Anna avait offert sa charrette à Cassandre. En échange, le village les avait équipés en filets, selles, et étriers. La montagnarde chevauchait une gracieuse jument à la robe bai. Ses oreilles toujours pointées vers l’avant lui conféraient un air joueur, presque taquin.

À l’inverse, la monture de l’Étranger était un immense hongre relativement inexpressif, mais robuste comme il le fallait.

Dès qu’ils laissèrent Felerive derrière eux, Anna ne tint plus :

— Bon, ici nous sommes seuls. Et pour un bon moment puisqu’il nous faut joindre la capitale. J’aimerais que tu m’expliques. Que tu m’expliques tout.

— J’y comptais bien, mon amie. Par où commencer ? Te rappelles-tu lorsque tu m’as demandé si j’avais une quelconque affinité avec la magie ? Au delà du côté étrange de cette question, celle-ci a confirmé quelques doutes que je nourrissais te concernant. Si je suis effectivement incapable de la modeler ou de l’invoquer, j’arrive souvent à la percevoir. C’est pour cela que je peux t’affirmer que les créatures que nous avons affrontées — et que tu as vaincues — étaient de nature magique.

» J’avais cru percevoir quelque chose d’étrange en toi, je ne savais pas mettre le doigt dessus. Comme un pressentiment. Et lorsque tu m’as posé cette question, j’ai compris. Tu possèdes une affinité particulière avec l’ésotérisme. Mais j’ignorais encore à quel point.

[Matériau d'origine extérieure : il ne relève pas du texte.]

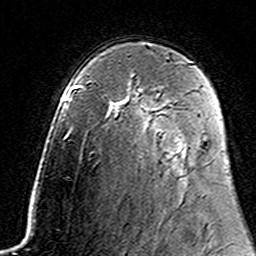
Breast MRI (dynamic contrast-enhanced), one axial slice. Position 99 of 160 along the scan axis. Cropped to one breast. Dynamic contrast-enhanced series, time point 2 of 7 at this slice position (early post-contrast). 3 T. TE 4.6 ms, TR 7.4 ms. 1 mm slice thickness. 256 × 256 image matrix, field of view 144 × 144 mm. Female patient.
Annotated regions visible in this slice (semi-automatically segmented with operator editing):
- enhancing-tissue mask used for the functional tumour volume (all voxels passing the contrast-enhancement thresholds inside the analysis volume; usually the tumour): bounding box <156,94,160,98> (left, top, right, bottom; pixels)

Il marqua une pause, dévisageant la jeune femme sans pudeur, puis reprit :

— Tu n’es pas simple magicienne, Anna. Je crois que tu es une Échosiane. Contrairement aux mages qui utilisent des forces invisibles qui circulent autour de nous, toi tu arrives à créer de la magie pure.

— Comment ça ?

La jeune fille buvait les paroles du rôdeur sans en perdre une goutte.

— Prenons l’exemple de l’eau. Dans son état le plus basique, elle forme des lacs, des rivières, des flaques. Avec le temps et la chaleur, nous savons désormais qu’elle se transforme en minuscules gouttes qui s’envolent et créent les nuages. Lorsque ces gouttelettes deviennent trop lourdes, elles retombent au sol, il pleut. Mais cette eau ne vient pas de nulle part. Elle était déjà là à la base ; elle s’est simplement transformée. La magie c’est un peu pareil. Lorsqu’un sorcier la matérialise, il transforme celle qui est autour de lui et la modèle selon son souhait.

» Toi en revanche, tu es une anomalie. Tu es capable de créer ce qui n’existe pas, en plus d’utiliser l’existant.

— Je suis une anomalie… répéta-t-elle, songeuse. Combien y a-t-il d’Échosianes en Karfeld ?

— Une seule pour autant que je sache. Toi. C’est un phénomène extrêmement rare seulement décrit dans quelques livres. Mais même si je suis pratiquement sûr de mon diagnostic, je ne puis en être absolument certain. C’est pourquoi nous devons aller à Cyclone. Il y a là-bas un réseau clandestin qui forme des magiciens sans l’aval de l’Église. Et c’est leur professeure que nous allons quérir. Elle s’appelle Estelle, c’est une amie fiable.

— Mais pourquoi moi ? Comment ai-je attrapé ça ?

L’Étranger se fendit d’un rire qu’il se força à calmer bien vite devant l’air déconfit de sa partenaire.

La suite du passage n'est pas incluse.